Moving the pole section was simple. The pole ends were lifted up onto the rollers and by tying one end of the rope to a tree ahead of the pole and running the free end through a shackle (no pulleys on hand fit the rope) a makeshift doubler was made. Even with the friction of the rope on shackles, there was enough mechanical advantage for one person to pull the rope and move the poles. Working alone since all of the available help have jobs, I was able to move each pole about 75′ per hour. Most of the time was spent walking around the poles picking up sections of pipe, finding a fulcrum to help lift the pole and inserting the pipe beneath the pole. The longer the pipe, the less likely the pole would fall off which reduced the amount of time rigging things. Pulling was the easy part.

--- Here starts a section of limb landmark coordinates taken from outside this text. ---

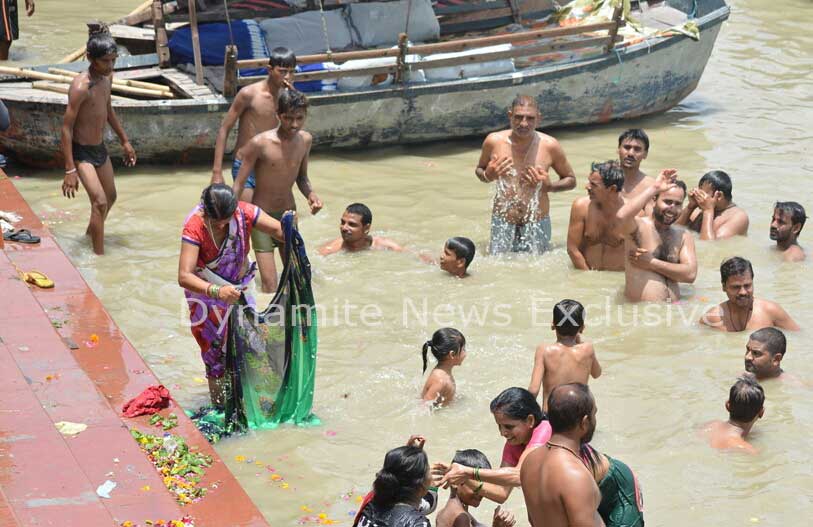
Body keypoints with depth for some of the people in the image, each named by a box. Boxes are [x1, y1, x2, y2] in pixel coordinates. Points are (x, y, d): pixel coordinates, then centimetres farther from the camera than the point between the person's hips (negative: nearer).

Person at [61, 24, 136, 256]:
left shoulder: (107, 77, -2)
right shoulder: (80, 86, -27)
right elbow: (67, 127, -24)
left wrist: (124, 141, 22)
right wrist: (70, 170, -26)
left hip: (100, 148, 9)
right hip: (81, 152, -9)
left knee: (110, 196, 22)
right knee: (100, 202, -17)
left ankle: (91, 232, 48)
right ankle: (99, 255, -11)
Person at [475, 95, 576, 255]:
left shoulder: (549, 146, -9)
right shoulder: (494, 141, -7)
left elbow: (571, 180, 4)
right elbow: (479, 170, 12)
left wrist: (549, 186, -16)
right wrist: (488, 175, -11)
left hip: (537, 223, 0)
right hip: (502, 222, 1)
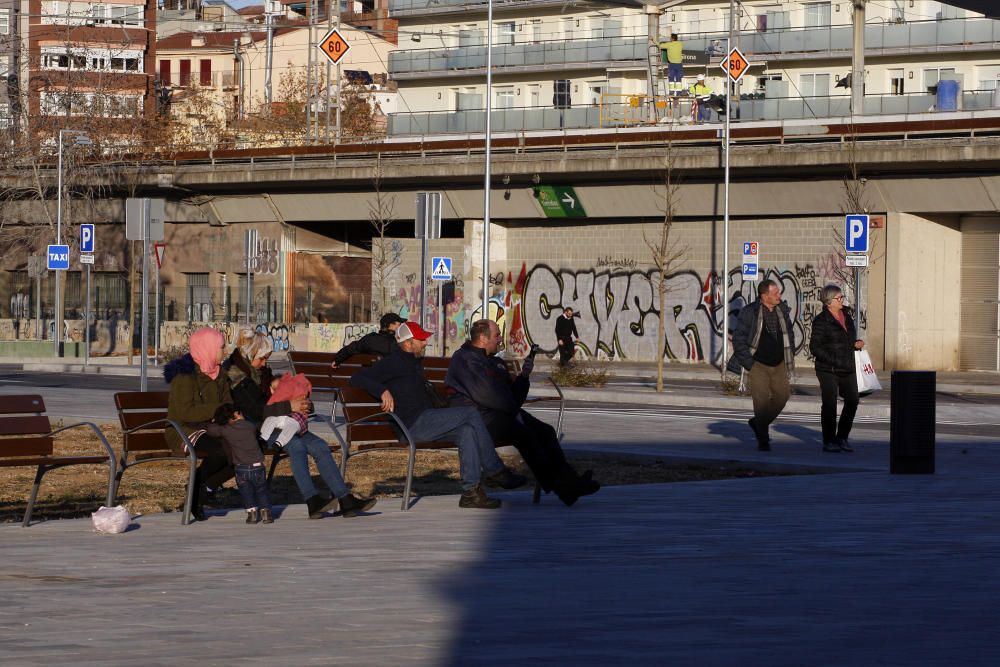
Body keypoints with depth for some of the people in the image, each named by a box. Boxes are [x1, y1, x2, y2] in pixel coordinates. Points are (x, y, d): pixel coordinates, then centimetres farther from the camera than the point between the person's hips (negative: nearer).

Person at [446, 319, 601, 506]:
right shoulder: (465, 359, -3)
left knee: (545, 431, -11)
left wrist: (524, 376, 8)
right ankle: (557, 486, -30)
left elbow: (512, 396, 25)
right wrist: (513, 410, -10)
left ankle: (568, 479, -22)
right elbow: (484, 394, -16)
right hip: (477, 419, -9)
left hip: (503, 414, 9)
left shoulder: (496, 363, 26)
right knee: (524, 433, -28)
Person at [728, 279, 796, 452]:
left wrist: (790, 357, 12)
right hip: (758, 364, -5)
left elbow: (789, 333, 20)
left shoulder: (782, 310, 5)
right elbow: (738, 338, -11)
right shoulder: (749, 312, -12)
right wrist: (749, 363, -13)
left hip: (779, 364, 5)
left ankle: (759, 423, 22)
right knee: (762, 400, -8)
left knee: (783, 394, 0)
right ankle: (763, 439, 3)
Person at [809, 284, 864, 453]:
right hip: (828, 370, -6)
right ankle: (829, 442, 6)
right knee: (830, 404, -3)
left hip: (847, 368, 6)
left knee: (852, 401, 0)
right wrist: (834, 361, -19)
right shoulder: (821, 321, -9)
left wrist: (856, 344, 1)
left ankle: (842, 438, 13)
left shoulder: (846, 315, 12)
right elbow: (815, 347, -12)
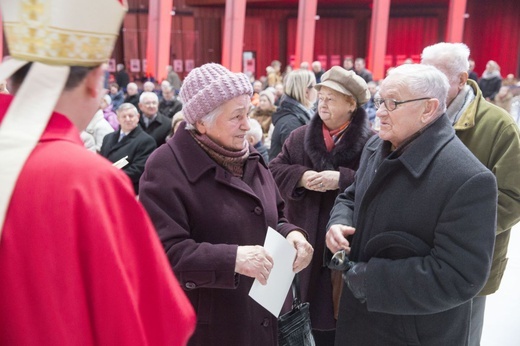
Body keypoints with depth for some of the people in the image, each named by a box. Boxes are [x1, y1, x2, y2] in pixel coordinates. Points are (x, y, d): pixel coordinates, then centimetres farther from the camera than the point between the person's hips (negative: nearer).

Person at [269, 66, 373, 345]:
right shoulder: (299, 136, 7)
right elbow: (274, 170, 6)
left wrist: (342, 179, -23)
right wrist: (300, 176, -13)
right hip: (305, 241, 3)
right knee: (307, 307, 14)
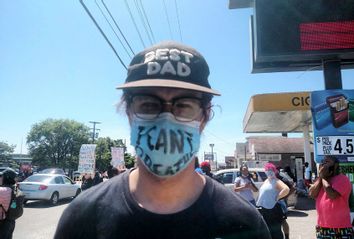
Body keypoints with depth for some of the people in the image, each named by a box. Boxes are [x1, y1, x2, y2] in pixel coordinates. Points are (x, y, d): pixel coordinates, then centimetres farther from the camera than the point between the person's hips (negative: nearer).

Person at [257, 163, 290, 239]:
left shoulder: (276, 181, -11)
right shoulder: (266, 181, 15)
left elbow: (286, 189, -28)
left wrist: (277, 197, -20)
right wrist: (258, 203, 16)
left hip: (272, 210, -9)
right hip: (263, 209, 9)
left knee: (275, 231, -1)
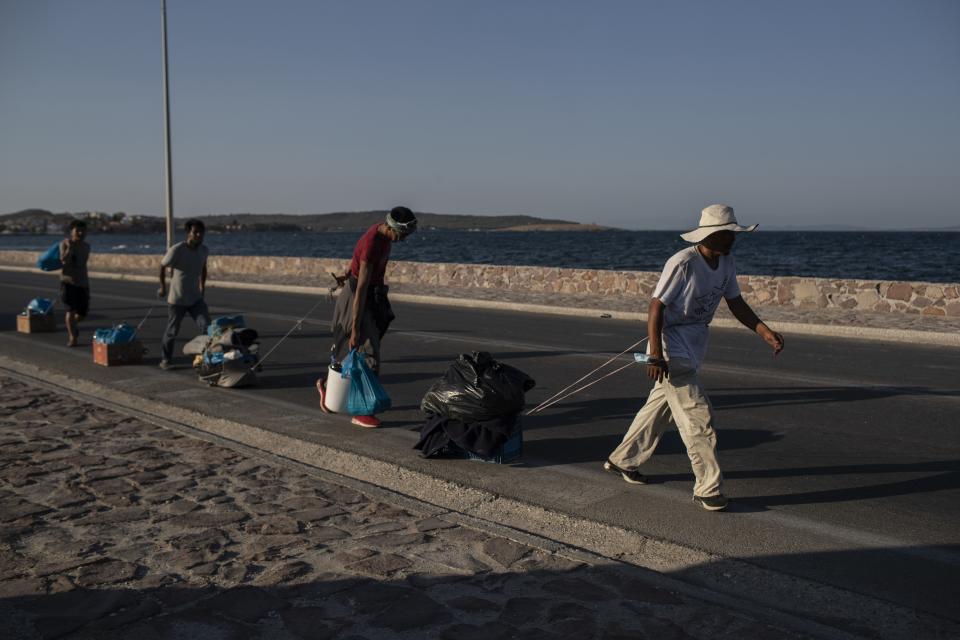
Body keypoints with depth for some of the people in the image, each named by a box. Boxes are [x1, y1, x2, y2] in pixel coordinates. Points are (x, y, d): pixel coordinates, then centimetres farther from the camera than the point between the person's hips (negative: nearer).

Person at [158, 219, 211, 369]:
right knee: (172, 332, 8)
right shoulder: (176, 250, -20)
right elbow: (162, 266, -7)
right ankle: (165, 359, 28)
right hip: (177, 299, -4)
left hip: (196, 299, 4)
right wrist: (162, 288, 1)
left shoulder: (204, 251, -3)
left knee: (206, 327, -11)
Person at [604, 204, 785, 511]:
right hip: (672, 351, -9)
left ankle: (622, 460, 35)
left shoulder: (726, 262, 3)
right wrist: (656, 356, -25)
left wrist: (765, 331, -3)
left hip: (693, 350, 9)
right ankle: (708, 488, 2)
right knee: (699, 418, -9)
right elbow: (657, 307, -21)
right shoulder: (682, 263, -22)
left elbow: (736, 304, 11)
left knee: (660, 408, 19)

All sorts of speculations have been made about how the Egyptians built the pyramids and how the blocks of stone were erected in England to complete Stonehenge. Someday, maybe an archeologist will ask how the bridge was built across the creek. In some odd way, moving the poles with rollers was satisfying but I couldn’t help wishing for a tractor and a pint of diesel fuel to move both poles in about 10 minutes. After a few hours, the poles were still less than half way to the bridge location and I was moving the poles through pretty level terrain. The next section of trail is filled with rocks, mud, roots and holes.

The pipe worked well but took a lot of time to keep resetting. As long as the leading edge of the poles was off the ground they moved relatively easily. Searching around the barn, an old mower was cannibalized and the wheels used to make a simple dolly to support the leading edge of the poles. The dolly worked great allowing the poles to more easily cross small roots, logs, rocks and even shallow mud. I quadrupled and maybe even pentupled the the distance moved per hour. The distance was now long enough to switch measuring units from feet to meters when describing how far the pole has been transported. Human power was still satisfying although I was still pining for help from internal combustion engines and hydraulics.

The dolly greatly improved moving poles especially if the aft end was supported by sections of pipe.

In total there are still 350 pole meters to go to the bridge site. Snow is predicted for tonight and while I’m still not finished with chores best done without snow, the idea of even more reduced friction while pole dragging gives new hope for having a bridge to use this winter.

The red line is the last 100 meters of trail before the bridge.